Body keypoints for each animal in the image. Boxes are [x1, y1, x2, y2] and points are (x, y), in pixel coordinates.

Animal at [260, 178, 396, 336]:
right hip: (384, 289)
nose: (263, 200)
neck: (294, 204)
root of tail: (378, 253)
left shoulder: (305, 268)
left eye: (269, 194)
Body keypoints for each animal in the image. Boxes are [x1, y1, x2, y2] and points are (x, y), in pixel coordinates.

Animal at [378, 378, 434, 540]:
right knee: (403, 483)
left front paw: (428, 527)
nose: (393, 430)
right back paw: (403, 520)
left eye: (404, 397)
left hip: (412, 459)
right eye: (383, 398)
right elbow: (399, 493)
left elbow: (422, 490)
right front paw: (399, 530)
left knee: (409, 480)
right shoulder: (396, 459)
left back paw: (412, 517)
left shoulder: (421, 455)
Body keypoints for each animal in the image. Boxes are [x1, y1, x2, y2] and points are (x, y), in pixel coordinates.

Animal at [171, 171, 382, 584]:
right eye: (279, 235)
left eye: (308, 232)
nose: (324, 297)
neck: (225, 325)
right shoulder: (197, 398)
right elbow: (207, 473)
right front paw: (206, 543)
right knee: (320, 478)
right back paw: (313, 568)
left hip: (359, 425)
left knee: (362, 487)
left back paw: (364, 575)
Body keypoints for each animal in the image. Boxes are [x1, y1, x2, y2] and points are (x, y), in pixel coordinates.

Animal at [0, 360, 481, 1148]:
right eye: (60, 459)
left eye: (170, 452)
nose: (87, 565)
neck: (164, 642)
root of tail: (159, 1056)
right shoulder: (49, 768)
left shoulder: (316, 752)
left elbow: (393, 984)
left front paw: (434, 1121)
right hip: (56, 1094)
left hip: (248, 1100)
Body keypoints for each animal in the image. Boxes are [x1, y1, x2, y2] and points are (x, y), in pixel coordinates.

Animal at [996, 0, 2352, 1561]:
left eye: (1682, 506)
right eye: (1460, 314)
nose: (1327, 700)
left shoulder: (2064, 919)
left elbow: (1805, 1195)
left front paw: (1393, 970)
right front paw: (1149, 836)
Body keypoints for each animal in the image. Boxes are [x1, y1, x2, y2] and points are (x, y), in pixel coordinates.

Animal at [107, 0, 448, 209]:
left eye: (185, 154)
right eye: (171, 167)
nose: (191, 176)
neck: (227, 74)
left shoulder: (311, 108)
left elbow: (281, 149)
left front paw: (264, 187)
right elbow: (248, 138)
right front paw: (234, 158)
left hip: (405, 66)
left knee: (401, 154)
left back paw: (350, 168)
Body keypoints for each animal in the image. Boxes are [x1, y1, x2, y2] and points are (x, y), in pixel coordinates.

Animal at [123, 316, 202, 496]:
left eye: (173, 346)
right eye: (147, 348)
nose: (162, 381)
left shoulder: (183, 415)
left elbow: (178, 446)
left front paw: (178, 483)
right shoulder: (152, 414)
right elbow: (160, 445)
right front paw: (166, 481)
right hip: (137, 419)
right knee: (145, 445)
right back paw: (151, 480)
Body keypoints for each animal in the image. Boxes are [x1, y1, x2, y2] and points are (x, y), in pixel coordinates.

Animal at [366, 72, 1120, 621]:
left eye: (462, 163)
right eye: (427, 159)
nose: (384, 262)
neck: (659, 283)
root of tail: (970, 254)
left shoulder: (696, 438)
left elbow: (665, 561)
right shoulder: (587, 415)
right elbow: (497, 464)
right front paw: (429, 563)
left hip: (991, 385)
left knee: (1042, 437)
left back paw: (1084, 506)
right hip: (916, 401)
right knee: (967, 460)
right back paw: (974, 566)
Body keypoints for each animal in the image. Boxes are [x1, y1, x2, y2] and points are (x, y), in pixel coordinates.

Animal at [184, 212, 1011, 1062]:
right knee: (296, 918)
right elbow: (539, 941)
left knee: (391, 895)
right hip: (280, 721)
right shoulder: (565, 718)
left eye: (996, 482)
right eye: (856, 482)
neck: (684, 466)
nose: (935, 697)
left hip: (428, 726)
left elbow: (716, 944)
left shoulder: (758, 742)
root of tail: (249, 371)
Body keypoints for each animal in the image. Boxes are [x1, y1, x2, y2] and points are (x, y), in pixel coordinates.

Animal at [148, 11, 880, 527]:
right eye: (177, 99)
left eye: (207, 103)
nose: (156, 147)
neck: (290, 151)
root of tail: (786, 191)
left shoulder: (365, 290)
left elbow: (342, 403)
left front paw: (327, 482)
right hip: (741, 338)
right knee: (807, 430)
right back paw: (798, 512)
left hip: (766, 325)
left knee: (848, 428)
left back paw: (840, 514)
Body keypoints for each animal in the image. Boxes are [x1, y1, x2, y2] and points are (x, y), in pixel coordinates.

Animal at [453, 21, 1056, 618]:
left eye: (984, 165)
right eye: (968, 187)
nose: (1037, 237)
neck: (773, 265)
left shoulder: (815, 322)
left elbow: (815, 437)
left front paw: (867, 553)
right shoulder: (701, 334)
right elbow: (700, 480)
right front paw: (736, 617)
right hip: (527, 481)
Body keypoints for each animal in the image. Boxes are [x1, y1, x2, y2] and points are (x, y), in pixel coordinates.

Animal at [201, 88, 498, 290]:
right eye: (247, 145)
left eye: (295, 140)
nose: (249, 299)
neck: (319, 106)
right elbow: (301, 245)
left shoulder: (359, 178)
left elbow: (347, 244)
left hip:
□ □ □ □
* THE PROBLEM
Copying word for word, give each line of the data above from the first one through the line containing "left back paw: (412, 517)", and nothing else.

* ANSWER FOR THIS EXERCISE
Body keypoints for each animal in the image. Boxes are [x1, y1, x2, y2] and points are (x, y), in pixel coordinates.

Animal at [260, 178, 396, 336]:
right hip: (384, 289)
nose: (263, 200)
neck: (294, 204)
root of tail: (378, 253)
left shoulder: (305, 268)
left eye: (269, 194)
Body keypoints for each animal in the image. Boxes are [x1, y1, x2, y2] and points are (x, y), in pixel coordinates.

Animal at [378, 378, 434, 540]:
right knee: (403, 483)
left front paw: (428, 527)
nose: (393, 430)
right back paw: (403, 520)
left eye: (404, 397)
left hip: (412, 459)
right eye: (383, 398)
right elbow: (399, 493)
left elbow: (422, 490)
right front paw: (399, 530)
left knee: (409, 480)
right shoulder: (396, 459)
left back paw: (412, 517)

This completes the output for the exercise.